The ferocious criminality exhibited by an uncomfortably large section of the English population during the current riots has not surprised me in the least. I have been writing about it, in its slightly less acute manifestations, for the past 20 years. To have spotted it required no great perspicacity on my part; rather, it took a peculiar cowardly blindness, one regularly displayed by the British intelligentsia and political class, not to see it and not to realize its significance. There is nothing that an intellectual less likes to change than his mind, or a politician his policy.

James Fallows:

SOMETHING BIG IS happening in China, and it started soon after the onset of the “Arab Spring” demonstrations and regime changes first in Tunisia and then in Egypt: the most serious and widespread wave of repression since the Tiananmen Square crackdowns 22 years ago. Of course, “worst since Tiananmen Square” does not mean “as bad as Tiananmen Square.” As the government has taken pains to ensure, there have been no coordinated nationwide protests so far, and troops from the People’s Liberation Army, in their instantly recognizable green uniforms, have not played the major role that they did then in containing dissent. Instead, enforcement around the country has been left mainly to regular police, typically in their dark-blue uniforms; the much-feared “urban management” patrols known as chengguan, also in dark blue; large reserve armies of plainclothesmen; and many other less visible parts of the state’s internal-security apparatus, which now has a larger budget than China’s regular military does.

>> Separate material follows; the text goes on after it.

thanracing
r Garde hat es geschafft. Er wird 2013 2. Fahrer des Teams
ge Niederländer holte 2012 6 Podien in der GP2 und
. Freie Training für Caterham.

Charles Koch (one of “the Koch brothers”):

Federal data indicate how urgently we need reform: The unfunded liabilities of Social Security, Medicare and Medicaid already exceed $106 trillion. That’s well over $300,000 for every man, woman and child in America (and exceeds the combined value of every U.S. bank account, stock certificate, building and piece of personal or public property).

The Congressional Budget Office has warned that the interest on our federal debt is “poised to skyrocket.” Even Federal Reserve Chairman Ben Bernanke is sounding alarms. Yet the White House insists that substantial spending cuts would hurt the economy and increase unemployment.

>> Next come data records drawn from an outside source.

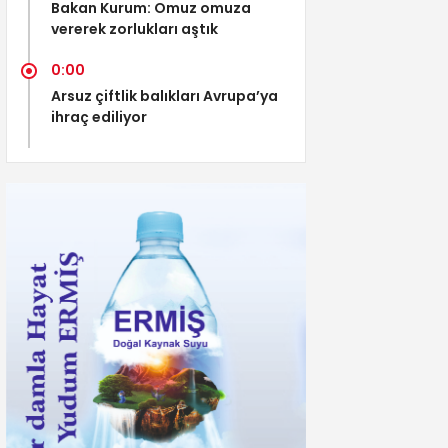
Bakan Kurum: Omuz omuza
vererek zorlukları aştık
0:00
Arsuz çiftlik balıkları Avrupa’ya
ihraç ediliyor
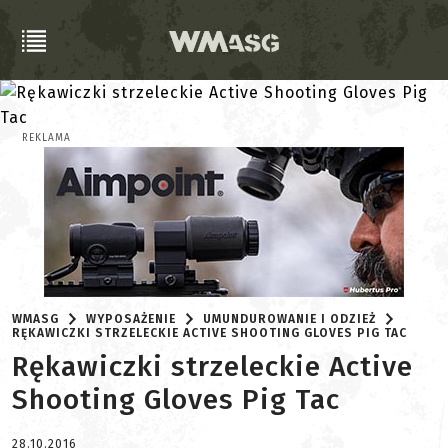
REKLAMA
WMASG
WYPOSAŻENIE
UMUNDUROWANIE I ODZIEŻ
RĘKAWICZKI STRZELECKIE ACTIVE SHOOTING GLOVES PIG TAC
Rękawiczki strzeleckie Active
Shooting Gloves Pig Tac
28.10.2016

Plenty of compelling examples indicate just the opposite. When Canada recently reduced its federal spending to 11.3% of GDP from 17.5% eight years earlier, the economy rebounded and unemployment dropped. By comparison, our federal spending is 25% of GDP.

…Recent studies show that the poorest 10% of the population living in countries with the greatest economic freedom have 10 times the per capita income of the poorest citizens in countries with the least economic freedom. In other words, society as a whole benefits from greater economic freedom.

Ezra Klein:

The most telling moment of Thursday’s GOP debate wasn’t when Michele Bachmann cooly stuck a knife between Tim Pawlenty’s ribs, or when Rick Santorum plaintively begged for more airtime, or when Mitt Romney easily slipped past questions about his record on health-care reform. It was when every single GOP candidate on the stage agreed that they would reject a budget deal that was $10 in spending cuts for every $1 in tax increases. Even Fox News’s Bret Baier couldn’t quite believe what he was seeing. He asked again just to make sure the assembled candidates had understood the question.

Bill McLellan:

I was splashing around in Lake Michigan last week when the realization hit me like a wave — I was wrong about Barack Obama. I should have voted for Hillary Clinton in the Democratic primary three years ago.

Paul Krugman:

When millions of willing and able workers are unemployed, and economic potential is going to waste to the tune of almost $1 trillion a year, you want policy makers who work on a fast recovery, not people who lecture you on the need for long-run fiscal sustainability.

R. Emmett Tyrell Jr.:

[Bret] Stephens quotes President Obama as saying to an aide in 2008, “I know more about policies on any particular issue than my policy directors. And I’ll tell you right now that I’m… a better political director than my political director.” Obama’s vanity Stephens excuses as but an echo of the balderdash said about him by his admirers. I know what he means. There is the “presidential historian” Michael Beschloss telling radio host Don Imus that Obama “is a guy whose IQ is off the charts….” Asked for evidence, Beschloss confides, “he’s probably the smartest guy ever to become president.” And of course a media “presidential historian” would know.